Carrying a box into my new rental house, I’m blown away by the beautiful space. Quinn is definitely letting me pay far too little for the house. There are French doors to my left, and the hallway continues toward the back of the house. Stairs are directly in front of me, and to my right are the living room, dining room, and kitchen, each room opening to the next. The sunlight flowing through the windows makes the space bright and airy. It’s perfect.

“Okay, Hope. How about you and Levi head back to your apartment to get the remaining boxes while Cooper and I get things organized here?” A little glimmer in Quinn’s eyes makes me frown. Her suggestion doesn’t make any sense to me. Shouldn’t I be the one to organize the boxes in my own place? Before I can argue with her, she turns around and walks back to the kitchen.

A touch on my arm has me flinching away, and I cringe at my reaction. When I glance up, Levi is staring at me, a frown lining his face. “You surprised me. I didn’t know you were standing right next to me,” I offer as an explanation. It’s not particularly true. I’ve known where he’s been the entire day.
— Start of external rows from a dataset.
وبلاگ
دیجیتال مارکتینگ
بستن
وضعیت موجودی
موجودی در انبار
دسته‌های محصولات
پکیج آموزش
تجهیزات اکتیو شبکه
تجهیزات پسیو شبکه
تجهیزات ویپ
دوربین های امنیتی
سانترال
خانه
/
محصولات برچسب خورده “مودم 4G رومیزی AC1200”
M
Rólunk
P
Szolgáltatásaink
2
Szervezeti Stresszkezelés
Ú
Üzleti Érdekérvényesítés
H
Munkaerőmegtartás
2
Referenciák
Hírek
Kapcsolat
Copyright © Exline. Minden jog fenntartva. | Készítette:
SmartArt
I just wasn’t prepared for him to touch me.

His touch feels different than anyone else's, though. When Claire accidentally brushes against me, it feels as if my skin is being peeled off my body. The couple of times Levi has touched me have been met with electricity that buzzes across my skin. It’s alarming and a little addicting if I’m honest.

I’m tempted to keep touching him to fully understand what is happening to me. I want to explore the prickle on my skin that makes goose bumps raise on my arms. Except that would be crazy. To seek out touch voluntarily goes so far out of my comfort zone, it would be insane.

He nods his head and gestures for the door. “Let’s head out.”

I follow him out to the truck while taking a deep breath. This is going to be interesting, to say the least.